Plataforma ciudadana y nueva Constitución

En la Constitución de 1925, participaron 122 personas; en la de 1980, 12 personas; y en este proceso, en la fase participativa, se hicieron parte 204 mil 402 personas.

17 Mayo   67   Editorial   Gustavo Alvarado

Después de un proceso que incluyó la realización de cabildos ciudadanos a lo largo de todo el país, la administración de Michelle Bachelet presentó un proyecto para una nueva Constitución en Chile. Como dato, lo hizo a menos de una semana de dejar el cargo.
Así, en términos generales, la propuesta busca garantizar ciertos derechos como el acceso a la salud y la educación o la igualdad, la no discriminación y la igualdad salarial. En cuanto a las reformas políticas, se contempla la extensión del mandato presidencial de cuatro a seis años, pero sin la posibilidad de repostularse inmediatamente o en períodos siguientes, como ocurre actualmente.
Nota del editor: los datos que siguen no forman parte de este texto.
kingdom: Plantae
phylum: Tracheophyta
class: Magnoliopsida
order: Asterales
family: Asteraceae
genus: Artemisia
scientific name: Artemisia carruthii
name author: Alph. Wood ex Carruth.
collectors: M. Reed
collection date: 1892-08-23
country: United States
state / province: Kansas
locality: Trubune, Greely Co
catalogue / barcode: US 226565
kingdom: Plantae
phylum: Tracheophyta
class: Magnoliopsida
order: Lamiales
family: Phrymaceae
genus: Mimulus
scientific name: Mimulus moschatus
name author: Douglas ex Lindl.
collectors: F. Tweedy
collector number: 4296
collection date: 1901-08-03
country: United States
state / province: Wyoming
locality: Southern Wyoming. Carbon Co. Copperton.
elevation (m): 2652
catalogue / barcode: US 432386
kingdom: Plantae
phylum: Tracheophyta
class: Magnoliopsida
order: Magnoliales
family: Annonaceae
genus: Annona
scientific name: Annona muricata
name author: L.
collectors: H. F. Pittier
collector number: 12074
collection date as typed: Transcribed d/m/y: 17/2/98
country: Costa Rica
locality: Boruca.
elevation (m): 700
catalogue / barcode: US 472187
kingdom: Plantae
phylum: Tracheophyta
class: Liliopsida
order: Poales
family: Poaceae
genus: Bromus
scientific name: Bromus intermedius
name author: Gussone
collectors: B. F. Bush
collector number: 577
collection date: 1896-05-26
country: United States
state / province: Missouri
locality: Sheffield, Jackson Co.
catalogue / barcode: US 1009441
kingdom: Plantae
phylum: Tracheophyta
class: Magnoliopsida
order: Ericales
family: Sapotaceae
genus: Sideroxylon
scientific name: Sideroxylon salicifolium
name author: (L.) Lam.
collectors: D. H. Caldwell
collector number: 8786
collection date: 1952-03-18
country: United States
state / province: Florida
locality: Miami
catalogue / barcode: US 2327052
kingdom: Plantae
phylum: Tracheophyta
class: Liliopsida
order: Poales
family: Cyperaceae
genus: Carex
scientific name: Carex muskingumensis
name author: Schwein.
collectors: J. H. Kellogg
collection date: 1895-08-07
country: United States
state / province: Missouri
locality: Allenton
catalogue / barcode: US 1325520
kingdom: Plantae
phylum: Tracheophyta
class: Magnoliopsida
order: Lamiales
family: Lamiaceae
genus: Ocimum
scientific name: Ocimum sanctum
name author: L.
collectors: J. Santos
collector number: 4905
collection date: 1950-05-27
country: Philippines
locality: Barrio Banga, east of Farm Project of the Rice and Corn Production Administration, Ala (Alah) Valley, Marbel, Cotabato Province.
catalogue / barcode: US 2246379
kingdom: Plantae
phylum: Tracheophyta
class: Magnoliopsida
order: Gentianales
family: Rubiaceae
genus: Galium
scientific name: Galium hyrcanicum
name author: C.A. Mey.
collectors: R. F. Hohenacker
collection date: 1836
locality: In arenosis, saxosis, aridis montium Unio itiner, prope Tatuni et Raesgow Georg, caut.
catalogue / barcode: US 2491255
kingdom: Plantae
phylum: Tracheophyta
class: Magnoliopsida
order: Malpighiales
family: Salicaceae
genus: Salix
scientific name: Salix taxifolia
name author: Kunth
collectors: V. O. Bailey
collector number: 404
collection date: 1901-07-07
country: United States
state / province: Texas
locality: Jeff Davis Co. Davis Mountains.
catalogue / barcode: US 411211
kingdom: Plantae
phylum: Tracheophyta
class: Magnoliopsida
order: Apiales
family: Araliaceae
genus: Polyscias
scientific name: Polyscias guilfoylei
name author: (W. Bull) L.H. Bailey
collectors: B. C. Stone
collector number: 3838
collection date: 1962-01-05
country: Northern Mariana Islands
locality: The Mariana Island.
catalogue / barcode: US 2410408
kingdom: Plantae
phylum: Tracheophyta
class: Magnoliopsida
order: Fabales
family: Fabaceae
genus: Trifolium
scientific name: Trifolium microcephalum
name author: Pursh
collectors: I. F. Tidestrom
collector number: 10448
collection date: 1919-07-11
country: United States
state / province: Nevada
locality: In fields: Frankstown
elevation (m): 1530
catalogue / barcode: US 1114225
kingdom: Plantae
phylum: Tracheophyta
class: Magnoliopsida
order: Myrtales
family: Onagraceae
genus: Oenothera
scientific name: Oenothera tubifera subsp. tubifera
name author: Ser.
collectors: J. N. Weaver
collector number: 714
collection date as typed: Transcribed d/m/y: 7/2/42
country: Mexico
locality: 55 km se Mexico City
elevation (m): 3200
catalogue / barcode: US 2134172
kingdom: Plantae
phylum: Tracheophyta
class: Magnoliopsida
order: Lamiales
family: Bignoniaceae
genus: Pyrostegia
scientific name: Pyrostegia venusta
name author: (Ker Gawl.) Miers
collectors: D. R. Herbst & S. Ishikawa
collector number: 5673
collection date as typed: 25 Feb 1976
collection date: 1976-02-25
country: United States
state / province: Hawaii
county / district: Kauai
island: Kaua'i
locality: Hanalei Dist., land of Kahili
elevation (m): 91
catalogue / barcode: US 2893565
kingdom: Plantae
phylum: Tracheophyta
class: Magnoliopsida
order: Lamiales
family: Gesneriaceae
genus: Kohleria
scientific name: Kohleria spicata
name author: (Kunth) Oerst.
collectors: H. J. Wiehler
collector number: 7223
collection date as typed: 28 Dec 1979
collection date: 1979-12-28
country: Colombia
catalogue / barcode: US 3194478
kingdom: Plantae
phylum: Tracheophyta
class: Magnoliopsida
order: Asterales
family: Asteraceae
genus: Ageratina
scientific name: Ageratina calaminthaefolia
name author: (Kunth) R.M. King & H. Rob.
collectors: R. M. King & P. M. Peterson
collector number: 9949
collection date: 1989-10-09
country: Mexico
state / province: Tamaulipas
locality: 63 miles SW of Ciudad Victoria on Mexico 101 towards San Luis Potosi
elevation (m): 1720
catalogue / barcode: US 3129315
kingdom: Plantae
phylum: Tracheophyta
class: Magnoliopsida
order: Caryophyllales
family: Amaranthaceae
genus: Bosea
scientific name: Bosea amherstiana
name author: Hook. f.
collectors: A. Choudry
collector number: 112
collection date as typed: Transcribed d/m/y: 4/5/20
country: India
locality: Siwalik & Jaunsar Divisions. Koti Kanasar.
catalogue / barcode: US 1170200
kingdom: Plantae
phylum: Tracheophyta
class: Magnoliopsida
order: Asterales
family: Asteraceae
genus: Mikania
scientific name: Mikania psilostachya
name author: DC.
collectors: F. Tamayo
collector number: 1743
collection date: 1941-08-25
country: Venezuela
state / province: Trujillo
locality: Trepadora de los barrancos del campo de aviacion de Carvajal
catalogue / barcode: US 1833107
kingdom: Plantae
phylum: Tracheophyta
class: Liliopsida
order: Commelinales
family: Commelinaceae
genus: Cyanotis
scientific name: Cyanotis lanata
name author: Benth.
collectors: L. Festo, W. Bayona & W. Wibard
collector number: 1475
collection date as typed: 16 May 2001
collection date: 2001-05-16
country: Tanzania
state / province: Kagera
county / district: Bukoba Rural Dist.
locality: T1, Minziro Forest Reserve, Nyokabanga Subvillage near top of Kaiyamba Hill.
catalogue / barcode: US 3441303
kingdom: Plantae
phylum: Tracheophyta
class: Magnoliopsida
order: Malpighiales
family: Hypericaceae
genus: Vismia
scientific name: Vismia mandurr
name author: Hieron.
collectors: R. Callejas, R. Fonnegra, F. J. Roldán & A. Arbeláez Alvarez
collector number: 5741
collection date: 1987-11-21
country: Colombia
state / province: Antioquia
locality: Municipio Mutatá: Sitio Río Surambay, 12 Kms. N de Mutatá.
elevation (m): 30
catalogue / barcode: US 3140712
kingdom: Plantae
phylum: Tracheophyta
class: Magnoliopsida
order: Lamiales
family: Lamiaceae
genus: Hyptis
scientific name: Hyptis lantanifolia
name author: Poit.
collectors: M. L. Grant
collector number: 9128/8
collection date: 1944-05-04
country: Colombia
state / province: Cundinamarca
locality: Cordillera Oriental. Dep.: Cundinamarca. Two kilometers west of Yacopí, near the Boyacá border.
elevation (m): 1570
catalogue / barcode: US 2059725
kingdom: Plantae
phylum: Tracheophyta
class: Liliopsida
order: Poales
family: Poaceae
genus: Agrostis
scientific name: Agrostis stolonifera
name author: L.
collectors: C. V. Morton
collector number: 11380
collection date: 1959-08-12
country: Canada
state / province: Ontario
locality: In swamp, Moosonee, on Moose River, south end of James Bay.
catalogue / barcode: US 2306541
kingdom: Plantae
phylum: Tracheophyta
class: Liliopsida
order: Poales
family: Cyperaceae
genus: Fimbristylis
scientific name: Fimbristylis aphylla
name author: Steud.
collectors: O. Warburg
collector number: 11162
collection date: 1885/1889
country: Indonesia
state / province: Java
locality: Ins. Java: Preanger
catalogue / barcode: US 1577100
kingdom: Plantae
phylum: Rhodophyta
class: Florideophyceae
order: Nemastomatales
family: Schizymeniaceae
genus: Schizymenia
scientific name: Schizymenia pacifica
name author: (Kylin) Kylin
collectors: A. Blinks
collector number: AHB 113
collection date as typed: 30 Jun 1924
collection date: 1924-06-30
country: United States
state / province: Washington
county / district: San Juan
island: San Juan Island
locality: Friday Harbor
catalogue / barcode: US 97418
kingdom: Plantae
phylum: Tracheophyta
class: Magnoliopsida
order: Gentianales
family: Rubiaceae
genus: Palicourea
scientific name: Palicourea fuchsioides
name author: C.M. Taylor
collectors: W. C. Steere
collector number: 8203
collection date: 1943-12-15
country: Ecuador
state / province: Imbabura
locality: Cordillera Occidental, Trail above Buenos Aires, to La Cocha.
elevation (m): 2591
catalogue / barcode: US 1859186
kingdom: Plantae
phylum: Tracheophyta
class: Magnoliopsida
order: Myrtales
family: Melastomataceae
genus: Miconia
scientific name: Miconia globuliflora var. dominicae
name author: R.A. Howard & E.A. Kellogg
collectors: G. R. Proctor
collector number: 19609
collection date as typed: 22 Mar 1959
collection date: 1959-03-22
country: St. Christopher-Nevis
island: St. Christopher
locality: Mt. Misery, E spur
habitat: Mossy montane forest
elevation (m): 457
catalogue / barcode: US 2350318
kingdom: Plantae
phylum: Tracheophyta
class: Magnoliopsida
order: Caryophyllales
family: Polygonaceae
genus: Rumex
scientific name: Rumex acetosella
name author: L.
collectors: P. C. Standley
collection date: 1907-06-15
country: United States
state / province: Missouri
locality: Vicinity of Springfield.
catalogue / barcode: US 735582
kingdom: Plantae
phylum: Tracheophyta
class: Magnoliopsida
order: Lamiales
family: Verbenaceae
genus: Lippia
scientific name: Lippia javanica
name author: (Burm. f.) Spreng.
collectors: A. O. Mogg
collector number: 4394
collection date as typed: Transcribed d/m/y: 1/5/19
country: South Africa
También se incorporó una figura inexistente hoy en el orden legislativo chileno como la Iniciativa Ciudadana de Ley, una moción que podrá ser revisada en el Congreso si es que se cuenta con el apoyo del 5% de los ciudadanos con derecho a sufragio en el país.
Pero, luego de ese paso dado por Bachelet, ¿qué ha pasado con su tramitación? Recientemente, en un seminario realizado en el Congreso respecto a la necesidad de una nueva Carta Magna en el país, el presidente del Senado, Jaime Quintana (PPD), dijo: “Creo que hay razones para pensar que la actual Constitución que nos rige, más allá de su legitimidad de origen, está siendo cuestionada también en términos de su legitimidad de ejercicio, puesto que se trata de un texto que no permite que nuestro país enfrente con decisión los desafíos de este siglo, en el marco de una sociedad cada vez más activa, más horizontal, con un avance tecnológico y científico en constante expansión, con el surgimiento de nuevos derechos que requieren de nuevas regulaciones y de otros espacios de participación”.
En la instancia donde participaron representantes de distintos sectores, se dio a conocer una plataforma de consulta ciudadana llamada Senado Virtual Constituyente, herramienta participativa que permitirá a los ciudadanos y ciudadanas comparar el texto del proyecto con la nueva propuesta de Constitución que actualmente se encuentra en trámite en el Senado y la Constitución vigente.
De este modo, se podrán recoger las opiniones y críticas de la ciudadanía de modo de poder incorporarlas al debate legislativo.
Cabe recordar que, este proceso de nueva Constitución, es la primera que incorpora un proceso de participación ciudadana. En la Constitución de 1925, participaron 122 personas; en la de 1980, 12 personas; y en este proceso, en la fase participativa, se hicieron parte 204 mil 402 personas.
Se trata de un espacio para la ciudadanía, para informarse de los alcances de la actual Constitución y expresar sus impresiones acerca del proyecto que está actualmente en trámite. En tiempos donde se cuestiona la participación en los temas relevantes del país, es una buena alternativa para ser determinante en la carta fundamental que nos regirá como país.